> Directions
[1] Render this sentence from the passage on 1920s women's hairstyles into Spanish: "Going to the cinema was part of life, and the dawn of the film star had begun."
[2] Quote the passage on 1920s women's hairstyles word for word, beginning at the words "Certainly one of" and stopping after the words "what a hussy!)".

Here’s our guide to women’s 1920s hairstyles. The Roaring Twenties were book-ended between two global cataclysmic events – namely, the aftermath of World War I and the financial crash that led to the Great Depression. The Great War had taken many lives and this shadow cast a desire to live embrace life. It was off with the old – literally in the case of hemlines and hair – and on with the new. The bob was the hairstyle of the decade – symbolic of women’s new-found freedom, rights and opportunities.
Influences on Women's 1920s Hairstyles
Change in Attitude
The carefree attitude of the young generation was, in part, a reaction to World War I. Losing so many young men to war gave people a “live for now” energy.
Women were also seeing more opportunity in life because of the war. Having taken the place of men in factories and fields gave women a taste for jobs outside of domestic service.
Working with machinery also meant hair was an inconvenience, time consuming and got in the way. Therefore, getting it cut short was one way to solve the problem.
The time for the young, free and independent woman was now. Women started to rebel against the moral restrictions on them and how they were seen in everyday society.
Certainly one of the biggest moves of all was getting their long hair cut short, discarding the Victorian belief that hair was a girl’s “crowning glory”.
During Victorian and Edwardian times, it was OK for little girls to have a bob. On the other hand, short haircuts on women was not the done thing because it was not seen as respectable or feminine.
Hair would only have been cut short for things like illness, lice or as punishment. However, there were the trail blazers and arty types who liked attention who would cut their hair short, long before it was considered acceptable.
One such showoff was French singer-actress Polaire (Émilie Marie Bouchaud, 1874-1939) who wore short skirts and cropped hair in the 1890s. (Good grief, what a hussy!)
Stars of Stage & Screen
In the United States, influential dancer and trendsetter Irene Castle started to make the bob popular when she cut her hair short (c. 1913-4). Subsequently, American women wanted to get a “Castle Bob”.
Another dance star was Josephine Baker (1906-1975) – a highly-successful entertainer and the first African-American to star in a major motion picture. She sported an Eton crop, slick and shining with hair pomade, often finished with a few kiss curls.
In the 1920s, cinema was the medium for entertainment and news, and the public loved it. Going to the cinema was part of life, and the dawn of the film star had begun.
Right from the start, the film industry was influential on trends and fashion. Audiences went to see stars such as Gloria Swanson, Greta Garbo, and Lillian Gish as much for their wardrobe and hairstyles as for the film.

> Stored data
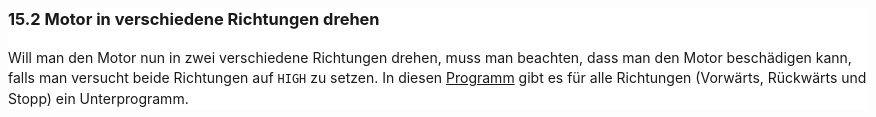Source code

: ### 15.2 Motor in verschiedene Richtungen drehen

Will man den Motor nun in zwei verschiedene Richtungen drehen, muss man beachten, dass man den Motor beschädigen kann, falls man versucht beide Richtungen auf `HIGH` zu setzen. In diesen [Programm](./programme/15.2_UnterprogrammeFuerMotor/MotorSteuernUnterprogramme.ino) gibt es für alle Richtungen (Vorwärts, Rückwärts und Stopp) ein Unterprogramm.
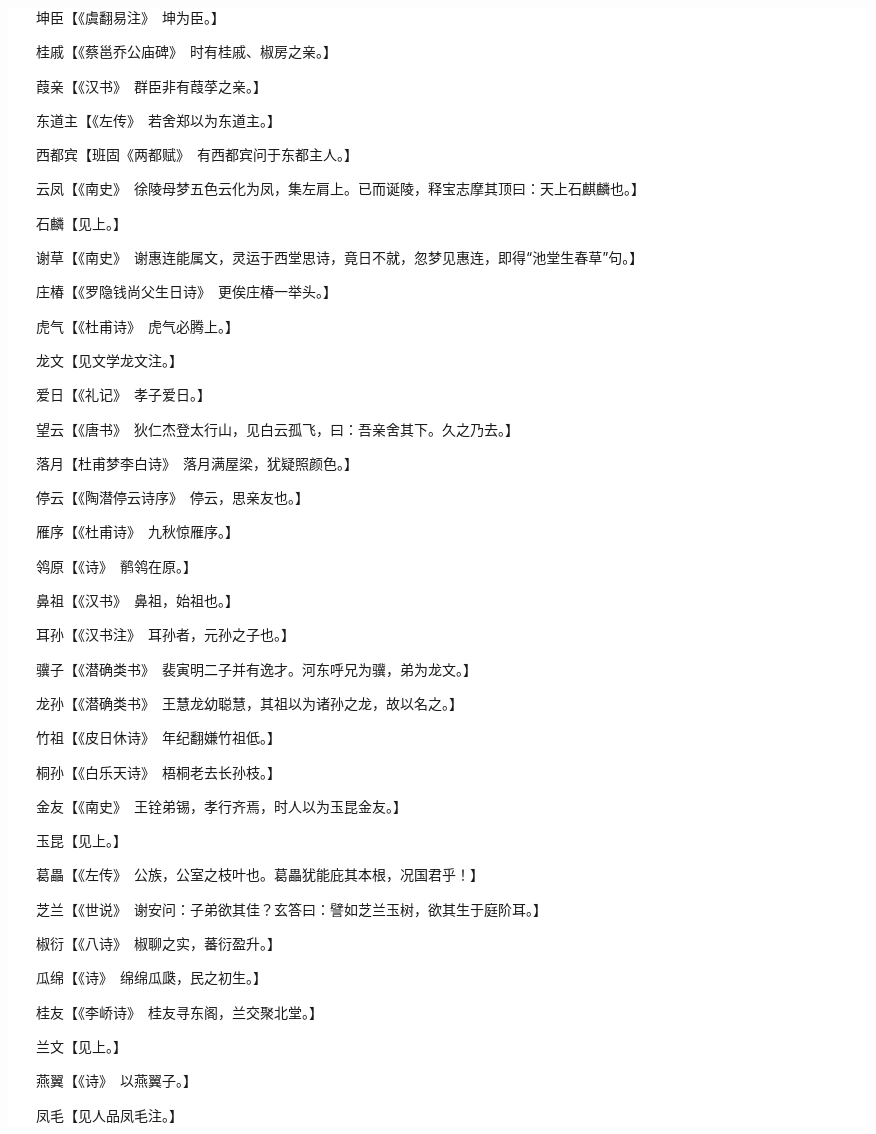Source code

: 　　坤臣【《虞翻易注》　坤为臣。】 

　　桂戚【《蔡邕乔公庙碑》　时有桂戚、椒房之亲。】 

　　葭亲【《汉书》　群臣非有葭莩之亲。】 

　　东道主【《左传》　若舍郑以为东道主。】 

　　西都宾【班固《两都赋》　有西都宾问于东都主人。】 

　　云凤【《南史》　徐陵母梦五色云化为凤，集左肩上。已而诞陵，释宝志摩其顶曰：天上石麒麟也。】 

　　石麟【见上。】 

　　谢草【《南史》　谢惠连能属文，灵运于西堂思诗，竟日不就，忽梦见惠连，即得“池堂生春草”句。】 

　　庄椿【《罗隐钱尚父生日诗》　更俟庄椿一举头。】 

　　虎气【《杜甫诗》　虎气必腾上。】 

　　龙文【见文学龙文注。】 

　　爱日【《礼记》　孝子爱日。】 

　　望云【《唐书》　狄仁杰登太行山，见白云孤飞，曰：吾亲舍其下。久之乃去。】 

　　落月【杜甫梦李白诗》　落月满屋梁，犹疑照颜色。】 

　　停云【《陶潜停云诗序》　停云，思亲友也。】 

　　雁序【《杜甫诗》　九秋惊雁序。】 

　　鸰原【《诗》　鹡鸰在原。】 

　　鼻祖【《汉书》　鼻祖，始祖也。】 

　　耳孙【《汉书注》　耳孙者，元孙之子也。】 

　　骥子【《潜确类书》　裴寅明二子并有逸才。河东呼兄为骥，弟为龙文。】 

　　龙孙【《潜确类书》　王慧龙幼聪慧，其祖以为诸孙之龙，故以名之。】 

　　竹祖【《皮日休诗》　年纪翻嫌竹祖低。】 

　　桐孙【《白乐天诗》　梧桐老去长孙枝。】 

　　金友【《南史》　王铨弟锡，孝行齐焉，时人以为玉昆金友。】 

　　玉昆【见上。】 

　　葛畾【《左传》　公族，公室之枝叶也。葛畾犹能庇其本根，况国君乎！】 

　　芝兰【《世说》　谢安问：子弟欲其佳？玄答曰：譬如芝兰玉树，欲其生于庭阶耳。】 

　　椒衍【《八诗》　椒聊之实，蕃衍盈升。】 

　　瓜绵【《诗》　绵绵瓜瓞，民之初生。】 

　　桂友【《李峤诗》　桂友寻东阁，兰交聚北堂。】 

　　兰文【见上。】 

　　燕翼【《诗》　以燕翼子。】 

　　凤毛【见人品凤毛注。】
--
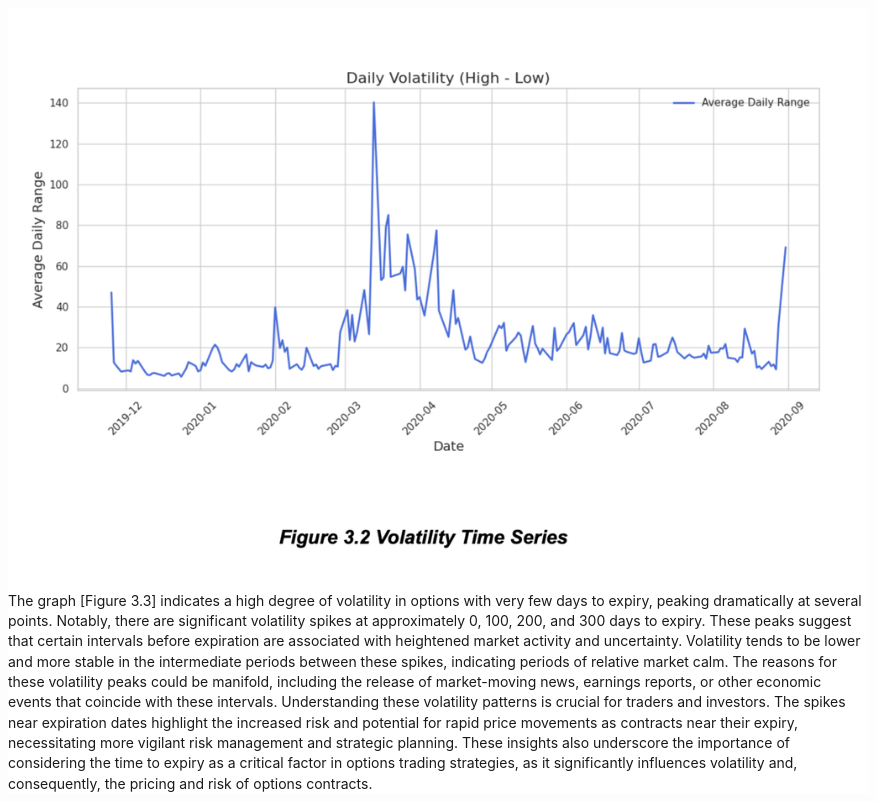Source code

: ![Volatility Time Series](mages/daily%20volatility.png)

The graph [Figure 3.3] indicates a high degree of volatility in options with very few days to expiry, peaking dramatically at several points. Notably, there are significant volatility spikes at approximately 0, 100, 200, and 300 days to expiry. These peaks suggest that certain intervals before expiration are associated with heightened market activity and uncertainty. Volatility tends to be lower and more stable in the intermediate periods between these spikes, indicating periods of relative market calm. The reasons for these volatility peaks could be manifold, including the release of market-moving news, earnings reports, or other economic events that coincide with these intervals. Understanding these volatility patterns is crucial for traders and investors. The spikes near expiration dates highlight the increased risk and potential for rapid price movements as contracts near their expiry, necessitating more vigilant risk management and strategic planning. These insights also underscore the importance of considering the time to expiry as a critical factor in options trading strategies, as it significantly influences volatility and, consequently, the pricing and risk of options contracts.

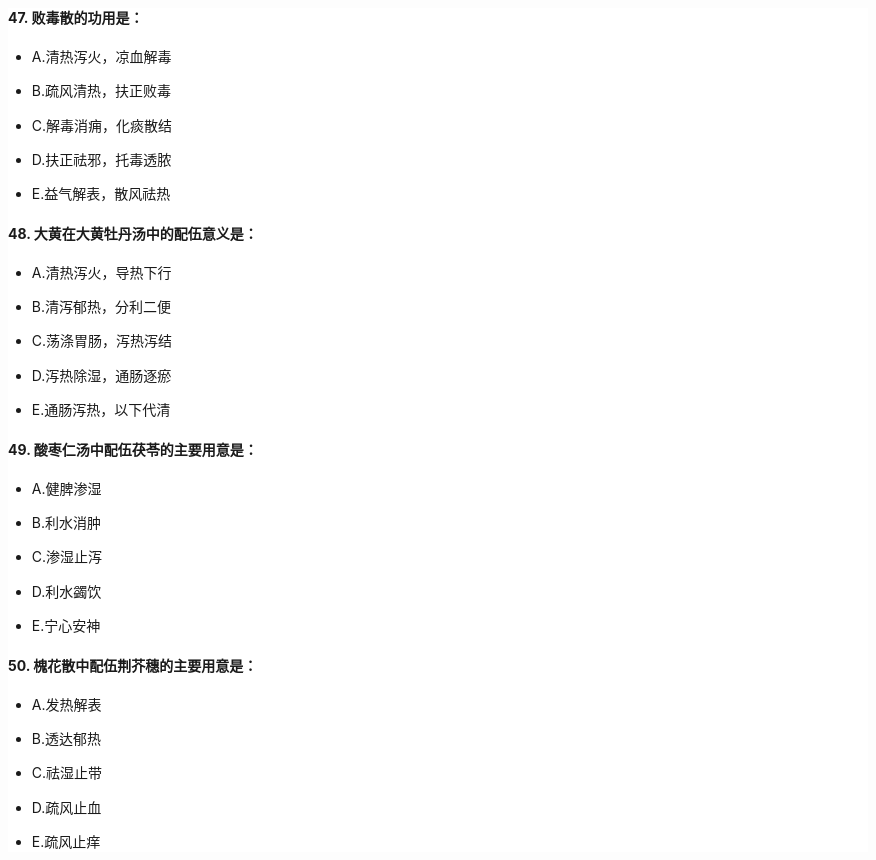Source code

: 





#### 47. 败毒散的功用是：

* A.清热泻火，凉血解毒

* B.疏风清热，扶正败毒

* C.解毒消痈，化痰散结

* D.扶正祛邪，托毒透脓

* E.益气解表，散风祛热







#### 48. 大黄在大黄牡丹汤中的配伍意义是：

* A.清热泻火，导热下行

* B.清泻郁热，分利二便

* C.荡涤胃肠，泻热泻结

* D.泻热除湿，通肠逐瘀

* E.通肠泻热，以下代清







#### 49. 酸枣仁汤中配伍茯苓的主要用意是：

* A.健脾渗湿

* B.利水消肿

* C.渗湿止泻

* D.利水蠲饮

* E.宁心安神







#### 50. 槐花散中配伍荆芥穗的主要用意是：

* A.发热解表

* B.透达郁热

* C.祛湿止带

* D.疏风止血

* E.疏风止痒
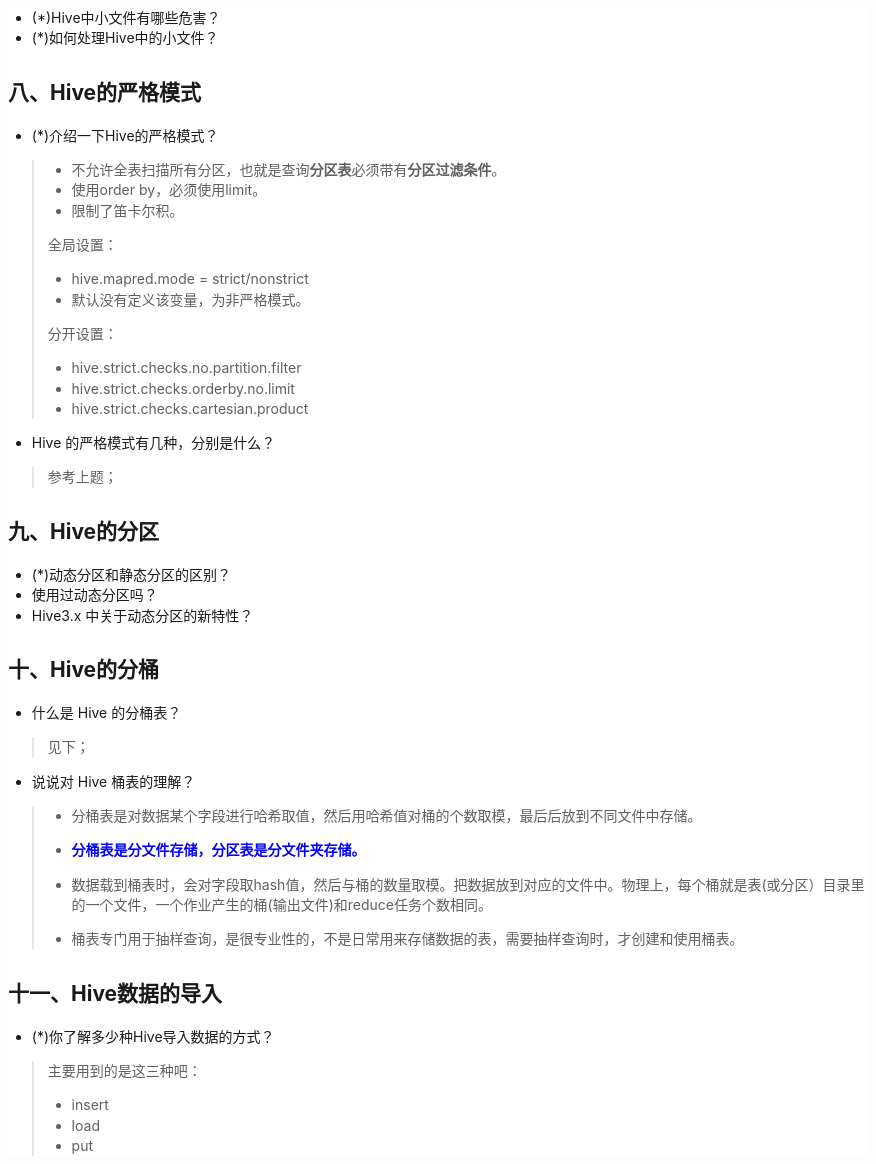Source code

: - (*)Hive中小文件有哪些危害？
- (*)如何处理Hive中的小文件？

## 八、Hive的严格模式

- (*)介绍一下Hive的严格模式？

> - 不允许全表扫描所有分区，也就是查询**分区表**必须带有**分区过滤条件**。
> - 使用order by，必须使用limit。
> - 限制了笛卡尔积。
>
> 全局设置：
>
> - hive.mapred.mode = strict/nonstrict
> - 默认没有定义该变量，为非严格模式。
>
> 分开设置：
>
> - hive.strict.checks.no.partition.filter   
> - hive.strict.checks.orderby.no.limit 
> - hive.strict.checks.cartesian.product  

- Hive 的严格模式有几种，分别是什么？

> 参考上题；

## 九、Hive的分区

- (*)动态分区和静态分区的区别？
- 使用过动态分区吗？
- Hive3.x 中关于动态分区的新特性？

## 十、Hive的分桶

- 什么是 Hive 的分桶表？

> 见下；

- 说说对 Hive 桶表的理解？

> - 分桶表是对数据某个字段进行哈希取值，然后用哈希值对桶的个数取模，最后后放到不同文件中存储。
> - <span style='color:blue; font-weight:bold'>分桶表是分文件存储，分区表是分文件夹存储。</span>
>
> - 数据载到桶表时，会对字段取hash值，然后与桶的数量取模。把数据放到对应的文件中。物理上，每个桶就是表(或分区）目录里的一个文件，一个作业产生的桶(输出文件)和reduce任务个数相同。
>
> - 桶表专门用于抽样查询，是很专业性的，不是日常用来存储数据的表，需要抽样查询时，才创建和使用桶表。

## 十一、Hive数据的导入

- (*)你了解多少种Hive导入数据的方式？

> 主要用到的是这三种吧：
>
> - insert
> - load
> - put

> Answers to each task
[1] Ir al cine formaba parte de la vida, y había comenzado el amanecer de la estrella de cine.

[2]
Certainly one of the biggest moves of all was getting their long hair cut short, discarding the Victorian belief that hair was a girl’s “crowning glory”.
During Victorian and Edwardian times, it was OK for little girls to have a bob. On the other hand, short haircuts on women was not the done thing because it was not seen as respectable or feminine.
Hair would only have been cut short for things like illness, lice or as punishment. However, there were the trail blazers and arty types who liked attention who would cut their hair short, long before it was considered acceptable.
One such showoff was French singer-actress Polaire (Émilie Marie Bouchaud, 1874-1939) who wore short skirts and cropped hair in the 1890s. (Good grief, what a hussy!)